I would take a multi-step approach. Wouldn't try and solve this with a regex alone. The maintenance is a nightmare.
My solution:-
Use a simple regex to determine whether the value is an integer with three or less digits.
/^\d{1,3}$/
If valid, cast to a number.
Check to see that the number is <= 100 and >= 0.
i believe this regex will also work, and is bit simpler than the one you mentioned.
(100)|(0*\d{1,2})
this will take care of leading zeros as well.
This matches only 1 to 100 inclusive:
/\b((100)|[1-9]\d?)\b/
The \b matches word boundaries. This means something like in JavaScript:
/((100)|[1-9]\d?)/.test("I have 1000 dollars");
would return true. Instead, using the word boundaries would return false.

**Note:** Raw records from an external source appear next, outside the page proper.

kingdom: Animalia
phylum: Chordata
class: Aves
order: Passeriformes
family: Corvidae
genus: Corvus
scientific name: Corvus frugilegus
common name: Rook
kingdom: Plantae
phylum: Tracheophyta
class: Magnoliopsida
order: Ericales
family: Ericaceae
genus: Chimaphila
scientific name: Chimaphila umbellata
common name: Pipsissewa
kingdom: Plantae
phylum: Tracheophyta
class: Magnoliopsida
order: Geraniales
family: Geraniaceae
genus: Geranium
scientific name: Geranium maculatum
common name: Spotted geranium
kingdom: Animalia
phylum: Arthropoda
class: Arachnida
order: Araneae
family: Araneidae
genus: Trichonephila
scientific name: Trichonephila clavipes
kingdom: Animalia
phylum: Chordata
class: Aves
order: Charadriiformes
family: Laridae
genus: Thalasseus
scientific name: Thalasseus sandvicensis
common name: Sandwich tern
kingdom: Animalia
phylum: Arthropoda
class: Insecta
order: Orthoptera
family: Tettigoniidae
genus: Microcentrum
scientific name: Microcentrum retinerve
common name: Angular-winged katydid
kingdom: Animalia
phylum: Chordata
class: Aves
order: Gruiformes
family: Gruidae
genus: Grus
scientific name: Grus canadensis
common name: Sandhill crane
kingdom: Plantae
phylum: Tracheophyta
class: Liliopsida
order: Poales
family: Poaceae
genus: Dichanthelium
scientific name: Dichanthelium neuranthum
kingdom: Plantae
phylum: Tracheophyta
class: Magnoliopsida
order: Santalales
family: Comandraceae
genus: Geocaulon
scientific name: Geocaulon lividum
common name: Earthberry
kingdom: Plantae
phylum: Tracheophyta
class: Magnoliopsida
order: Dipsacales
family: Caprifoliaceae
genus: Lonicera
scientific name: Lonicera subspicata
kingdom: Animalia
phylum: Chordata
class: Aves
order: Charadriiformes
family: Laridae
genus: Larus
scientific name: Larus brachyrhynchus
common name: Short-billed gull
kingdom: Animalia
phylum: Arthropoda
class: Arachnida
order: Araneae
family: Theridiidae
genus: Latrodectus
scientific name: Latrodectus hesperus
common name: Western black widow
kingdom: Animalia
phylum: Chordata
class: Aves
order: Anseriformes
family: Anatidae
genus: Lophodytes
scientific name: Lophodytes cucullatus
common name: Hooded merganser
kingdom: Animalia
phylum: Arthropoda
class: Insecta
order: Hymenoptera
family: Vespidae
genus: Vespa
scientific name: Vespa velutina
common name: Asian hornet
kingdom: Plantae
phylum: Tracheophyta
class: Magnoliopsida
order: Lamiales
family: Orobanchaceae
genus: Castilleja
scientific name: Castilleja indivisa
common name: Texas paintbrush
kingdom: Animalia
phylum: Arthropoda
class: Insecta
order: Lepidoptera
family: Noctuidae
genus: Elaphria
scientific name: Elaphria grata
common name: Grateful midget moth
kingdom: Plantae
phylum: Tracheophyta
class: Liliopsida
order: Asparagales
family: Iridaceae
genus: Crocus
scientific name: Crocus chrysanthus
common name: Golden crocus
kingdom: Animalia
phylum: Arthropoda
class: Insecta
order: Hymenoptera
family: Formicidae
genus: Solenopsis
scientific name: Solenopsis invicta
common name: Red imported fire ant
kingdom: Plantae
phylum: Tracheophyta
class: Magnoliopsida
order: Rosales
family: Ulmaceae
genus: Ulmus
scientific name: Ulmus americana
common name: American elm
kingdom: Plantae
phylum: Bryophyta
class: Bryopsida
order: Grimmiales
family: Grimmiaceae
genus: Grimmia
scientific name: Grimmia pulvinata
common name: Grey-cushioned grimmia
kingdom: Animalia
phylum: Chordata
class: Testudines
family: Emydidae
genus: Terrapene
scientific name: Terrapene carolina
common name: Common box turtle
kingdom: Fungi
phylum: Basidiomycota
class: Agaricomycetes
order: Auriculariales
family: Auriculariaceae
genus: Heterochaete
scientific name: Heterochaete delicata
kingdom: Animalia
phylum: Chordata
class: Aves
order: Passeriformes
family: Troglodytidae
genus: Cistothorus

^(100|[1-9][0-9]?)$ This regular expression matches between 1 to 100, 100 matches exactly 100 or [1-9] matches a character in the range 1 to 9 [0-9] matches a character in the range 0 to 9 ? matches between 0 and 1 of the preceding token
and for your reference validate the regular expression combinations here https://regexr.com/
Whatever others said is fine.
I am giving a complete and more precise code for the above asked question. Hope it helps.
const onChange = (userInput) => {
const regex = /^([1-9]|[1-9][0-9]|100)$/;
if (userInput === "" || regex.test(userInput)) {
console.log("valid number and in range of 1-100");
} else {
console.log("not a number and in range of 1-100");
}
};